On the bright side of the coin, President Mr. Recep Tayyip Erdogan’s ambition to keep the economy warm despite galloping inflation led to 7.5% growth in GDP in the first half of the year. Turkey’s GDP grew by 11.4% in 2021. However, the sustainability of the factors contributing to this expansion is unlikely.

Conclusion? Governments around the world should focus on structural reforms to drive growth in the medium term while maintaining tight control of monetary policy. If inflation is not reined in globally, it could plunge the world into an unprecedented global crisis.
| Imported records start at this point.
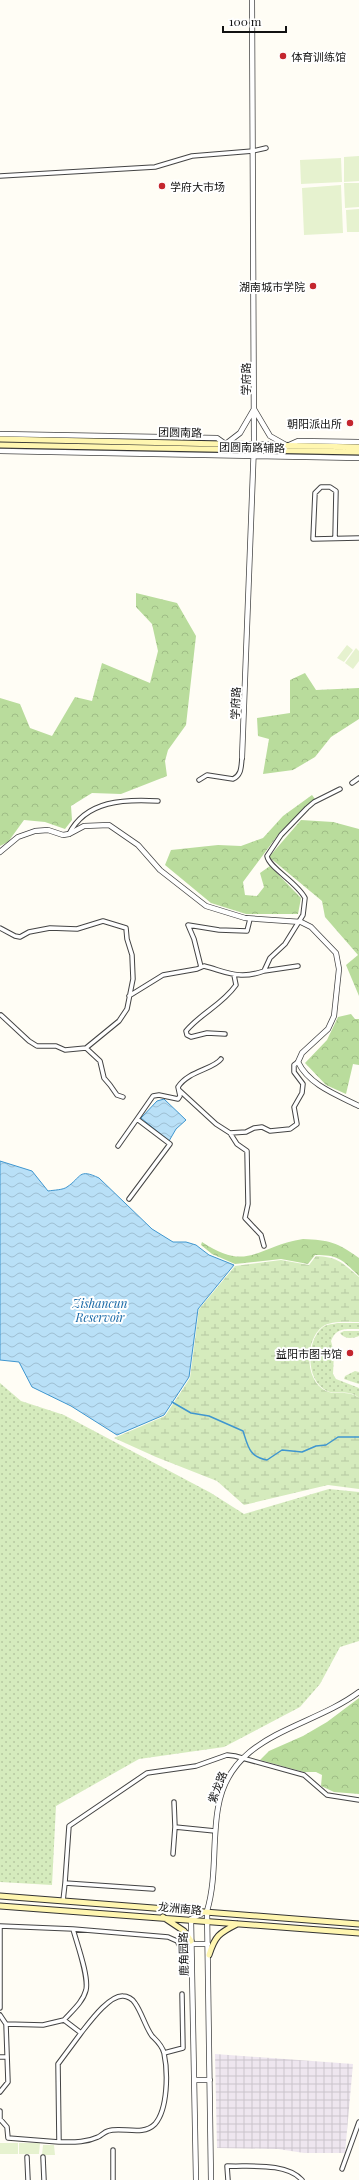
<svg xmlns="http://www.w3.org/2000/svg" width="359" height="2180" font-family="'Playfair Display','Noto Sans SC',serif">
<defs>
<pattern id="industrial-grid" width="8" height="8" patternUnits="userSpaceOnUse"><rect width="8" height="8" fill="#eee6ef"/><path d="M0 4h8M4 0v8" fill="none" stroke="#cbc4cc"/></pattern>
<pattern id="grass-dots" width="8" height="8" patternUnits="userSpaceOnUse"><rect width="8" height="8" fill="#d5ebbd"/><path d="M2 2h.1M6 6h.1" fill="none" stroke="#b6c8a1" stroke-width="1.8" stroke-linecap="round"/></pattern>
<pattern id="forest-crowns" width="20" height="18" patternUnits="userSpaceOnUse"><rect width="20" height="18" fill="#b9dc9c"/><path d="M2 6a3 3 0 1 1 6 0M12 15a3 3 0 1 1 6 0" fill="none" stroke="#9ebc85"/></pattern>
<pattern id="wetland-marsh" width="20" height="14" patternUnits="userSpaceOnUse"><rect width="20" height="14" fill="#d5ebbd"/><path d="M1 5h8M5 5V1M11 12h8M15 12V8" fill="none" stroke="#b6c8a1"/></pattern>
<pattern id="water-waves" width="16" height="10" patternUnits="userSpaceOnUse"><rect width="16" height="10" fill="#b9e0f7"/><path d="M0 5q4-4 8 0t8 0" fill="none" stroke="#9ebfd3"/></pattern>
</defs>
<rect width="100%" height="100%" fill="#fffdf5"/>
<path fill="url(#industrial-grid)" d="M 215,2054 L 353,2064 L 345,2153 L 304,2153 L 278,2149 L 217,2148 Z"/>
<path fill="url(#grass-dots)" d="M 338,1323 L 359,1323 L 359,1329 C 346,1329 336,1327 331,1341 L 334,1353 L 333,1374 L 336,1379 L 359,1388 L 359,1398 C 349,1389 337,1395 327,1391 C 305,1381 306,1340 323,1327 C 327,1324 334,1324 338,1323 Z
M 344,1331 L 359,1331 L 359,1336 C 352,1339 344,1339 340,1333 Z
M 355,1371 L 359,1372 L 359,1384 L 344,1379 L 345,1376 Z
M 0,1383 L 21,1401 L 64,1415 L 211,1493 L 244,1514 L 329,1489 L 359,1492 L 359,1641 L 340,1647 L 320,1684 L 300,1707 L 224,1747 L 139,1759 L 56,1806 L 52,1885 L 0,1882 Z"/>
<path fill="url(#forest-crowns)" d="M 136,593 L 177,603 L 196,636 L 186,725 L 168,750 L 165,761 L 167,776 L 121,794 L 92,793 L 71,806 L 72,820 L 65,829 L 45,822 L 24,820 L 8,842 L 0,846 L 0,698 L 20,704 L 30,728 L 52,736 L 75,697 L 92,701 L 102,663 L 150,683 L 158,651 L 152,624 L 136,607 Z
M 305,673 L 316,690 L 359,688 L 359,719 L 331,737 L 315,757 L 293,770 L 263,774 L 269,739 L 258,736 L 257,718 L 290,713 L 290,680 Z
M 312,795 L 315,799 L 280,832 L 243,882 L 245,895 L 257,896 L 264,887 L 260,873 L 270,866 L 301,898 L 298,914 L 246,914 L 211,903 L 165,865 L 171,850 L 218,845 L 241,846 L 263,838 L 283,816 Z
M 301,820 L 333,822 L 359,829 L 359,996 L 346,965 L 358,955 L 325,917 L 322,901 L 269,857 Z
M 351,1014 L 355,1019 L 359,1019 L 359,1065 L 353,1064 L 346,1094 L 326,1085 L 305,1063 L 327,1040 L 338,1017 Z
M 303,1239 C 329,1240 337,1242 359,1258 L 359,1276 C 342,1260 340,1255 315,1255 L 308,1264 L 281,1259 L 235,1264 L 212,1254 L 201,1245 L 202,1242 C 248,1273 257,1246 303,1239 Z
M 359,1698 L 359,1794 L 334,1792 L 321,1786 L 322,1775 L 316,1772 L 304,1772 L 260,1760 L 269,1751 L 303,1736 L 327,1722 Z"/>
<path fill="url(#wetland-marsh)" d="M 316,1256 C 339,1257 342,1263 359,1277 L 359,1322 C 349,1322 331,1320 322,1327 C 305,1340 304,1381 326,1391 C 336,1396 348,1389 359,1398 L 359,1489 L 328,1485 L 244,1505 L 217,1481 L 156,1457 L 114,1438 L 165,1416 L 190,1378 L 199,1309 L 235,1266 L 281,1260 L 309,1265 Z"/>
<path fill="#e6f2cf" d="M 359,156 L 359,181 L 344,182 L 344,157 Z
M 341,158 L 342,182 L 301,184 L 300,160 Z
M 359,183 L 359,207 L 345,208 L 344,183 Z
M 341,185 L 343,233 L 304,235 L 302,188 Z
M 359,209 L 359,232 L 347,232 L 346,210 Z
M 347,645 L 353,650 L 344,662 L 337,658 Z
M 356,648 L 359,651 L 359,661 L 353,669 L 345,663 Z
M 0,2143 L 18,2143 L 18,2154 L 0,2154 Z
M 19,2143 L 40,2143 L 39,2154 L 19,2154 Z
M 43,2145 L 54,2145 L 55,2155 L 42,2155 Z"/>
<path fill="url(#water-waves)" stroke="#3f96cf" d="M 164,1099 L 186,1120 L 176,1129 L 169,1141 L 141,1118 L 157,1101 Z
M 0,1161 L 32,1171 L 48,1191 C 54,1190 63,1190 67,1187 C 82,1177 78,1168 99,1178 L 152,1229 L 173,1242 L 186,1242 L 196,1245 L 209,1255 L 234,1265 L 198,1309 L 189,1377 L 164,1415 L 117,1435 L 71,1406 L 32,1387 L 19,1362 L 0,1360 Z"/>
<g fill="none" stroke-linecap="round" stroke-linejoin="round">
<path stroke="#3f96cf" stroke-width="1.5" d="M 172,1402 L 191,1413 L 209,1416 L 243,1431 C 248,1446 249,1457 267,1460 L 282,1450 L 302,1452 L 316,1446 L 326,1445 L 338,1437 L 359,1437"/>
<g stroke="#444" stroke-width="5.5">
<path id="minor" d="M 0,176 L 155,167 L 192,156 L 253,151 L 266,148
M 335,538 L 336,491 L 330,487 L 321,487 L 315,493 L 313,539 L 359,538
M 199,780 L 207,775 L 233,779 C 242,775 241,766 242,758
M 352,783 L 359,778
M 69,834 C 86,800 125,799 158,801
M 0,928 L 15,936 L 20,937 L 29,932 L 50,928 L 77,929 L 103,921 L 126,928 L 127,939 L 132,955 L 133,979 L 127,1009 L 119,1021 L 86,1048 L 65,1050 L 56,1046 L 37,1046 L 29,1041 L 1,1015
M 201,967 L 194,939 L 188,925 L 219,930 L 247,931 L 250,919
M 264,971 L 298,966
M 129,996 L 163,975 L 197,969 L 204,966 C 227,972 239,980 264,971 L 270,958 L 285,944 L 303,915 L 305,898 C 297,882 269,868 267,856 L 281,835 L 307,808 L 314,802 L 340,789
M 225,1034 L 207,1033 L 191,1037 L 187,1035 L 186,1031 C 201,1013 222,1005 236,985 L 234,975
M 86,1048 L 100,1061 L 104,1078 L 110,1085 L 117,1095 L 123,1097
M 179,1090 L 216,1124 L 230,1133 L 237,1144 L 247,1151 L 248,1204 L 245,1218 L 261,1235 L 264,1246
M 137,1119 L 153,1096 L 159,1095 L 178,1099 L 180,1096 L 178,1087 C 188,1071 214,1069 221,1059
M 230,1133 L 246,1132 L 254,1128 L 262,1127 L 270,1131 L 290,1129 L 297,1124 L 294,1107 L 302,1093 L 303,1084 L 294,1072 L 294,1065 L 298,1062
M 118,1146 L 137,1119 L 170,1144 L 129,1199
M 174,1802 L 175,1827
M 173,1854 L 175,1827 L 215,1831
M 153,1889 L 65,1883 L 69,1826 L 147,1773 L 196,1766 L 227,1755 L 235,1756 L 304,1775 L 327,1795 L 359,1800
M 63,1901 L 65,1883
M 0,1926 L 73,1929 C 77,1944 89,1976 86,1990 C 83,2002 72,2011 64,2020
M 0,1926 L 0,2008
M 73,1929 L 168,1937 L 177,1941 L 182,1950
M 0,2015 L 6,2024
M 164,2053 L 183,2048 L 182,1994
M 0,2057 L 7,2057
M 0,2092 L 8,2082 L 6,2024 L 43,2025 L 64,2020 L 81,2033 L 58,2064 L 59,2142 L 8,2138 L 7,2127 L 0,2119 L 0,2111
M 59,2142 C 72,2142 85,2143 98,2137 C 101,2136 104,2132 108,2131 C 122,2126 142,2137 155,2124 C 168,2109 168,2072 164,2053 C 162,2045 157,2041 152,2036 C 145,2026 142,2013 135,2003 C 133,1999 127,1996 123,1996 C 109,1995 89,2023 81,2033
M 113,2150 L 113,2180
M 27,2157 L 28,2180
M 43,2157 L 44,2180
M 342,2169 L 359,2122
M 228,2180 L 227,2166 C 249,2167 286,2162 302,2180"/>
</g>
<g stroke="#444" stroke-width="6">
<path id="tertiary" d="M 0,434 L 217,438 L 224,443
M 227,443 L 240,433 L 254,409 L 270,436 L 286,445
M 289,445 L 298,441 L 359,442
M 0,451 L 359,458
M 242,758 L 254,444 L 252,0
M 0,852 L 18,837 L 35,831 L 48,830 L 63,835 L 69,834 L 84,826 L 109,825 L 138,845 L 160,870 L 206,906 L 245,918 L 301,922 L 311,927 L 336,953 L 339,969 L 334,1016 L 328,1029 L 302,1053 L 298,1062 C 309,1085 337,1095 359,1106
M 191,1944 L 208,1944
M 194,2080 L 210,2080
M 196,2180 L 191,1919 L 205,1912
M 211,2180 L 207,1911 C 217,1878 212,1842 218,1808 C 230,1733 308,1730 359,1692"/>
</g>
<g stroke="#333" stroke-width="7">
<path id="secondary" d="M 0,439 L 359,447
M 0,445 L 359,452
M 0,1896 L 359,1924
M 0,1906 L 359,1933
M 163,1917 L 184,1931 L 191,1941
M 209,1955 C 215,1936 219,1933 237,1924"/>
</g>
<use href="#minor" stroke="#fff" stroke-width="3.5"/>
<use href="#tertiary" stroke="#fff" stroke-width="4.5"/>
<use href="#secondary" stroke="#fff6b0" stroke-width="5"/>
</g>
<g fill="#c4262e" stroke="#fff" stroke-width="1.5">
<circle cx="283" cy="56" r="4"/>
<circle cx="162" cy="186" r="4"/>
<circle cx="313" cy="286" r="4"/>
<circle cx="350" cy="423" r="4"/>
<circle cx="350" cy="1353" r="4"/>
</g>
<g text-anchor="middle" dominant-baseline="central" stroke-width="4" stroke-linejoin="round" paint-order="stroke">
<g font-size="11" fill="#111" stroke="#fff" text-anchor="end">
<text x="291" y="56" text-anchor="start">体育训练馆</text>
<text x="170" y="186" text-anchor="start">学府大市场</text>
<text x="305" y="286">湖南城市学院</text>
<text x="342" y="423">朝阳派出所</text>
<text x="342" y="1353">益阳市图书馆</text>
</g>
<g font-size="11" fill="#111" stroke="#fff">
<text transform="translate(245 379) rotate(-90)">学府路</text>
<text transform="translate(180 432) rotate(1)">团圆南路</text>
<text transform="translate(252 447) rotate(1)">团圆南路辅路</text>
<text transform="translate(235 703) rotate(-88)">学府路</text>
<text transform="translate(217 1787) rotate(-69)">紫龙路</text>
<text transform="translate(180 1908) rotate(5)">龙洲南路</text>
<text transform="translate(183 1954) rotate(-91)">鹿角园路</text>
</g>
<g font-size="12" font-style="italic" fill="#1768a6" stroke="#fff">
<text x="100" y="1303">Zishancun<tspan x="100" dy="14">Reservoir</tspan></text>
</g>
</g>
<path d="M223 26v6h63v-6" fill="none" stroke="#111111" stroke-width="2"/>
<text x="229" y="26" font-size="12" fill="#111111" stroke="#ffffff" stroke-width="3" paint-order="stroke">100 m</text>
</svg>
Russia’s invasion of Ukraine compounded the damage done by the COVID-19 pandemic, magnifying the slowdown in the global economy that could enter a prolonged period of weak growth and high inflation, according to the World Bank’s latest Global Economic Prospects report. This raises the risk of stagflation, with potentially harmful consequences for both middle- and low-income economies.

Global growth is expected to decline from 5.7% in 2021 to 2.9% in 2022 – significantly lower than the 4.1% expected in January. It is expected to hover at this pace in 2023-24 as the war in Ukraine disrupts activity, investment and trade in the short term, stifled demand reduction and the withdrawal of fiscal and monetary policy adjustments. As a result of the damage done by the pandemic and war, per capita income in developing economies this year will be about 5% below its pre-pandemic trend.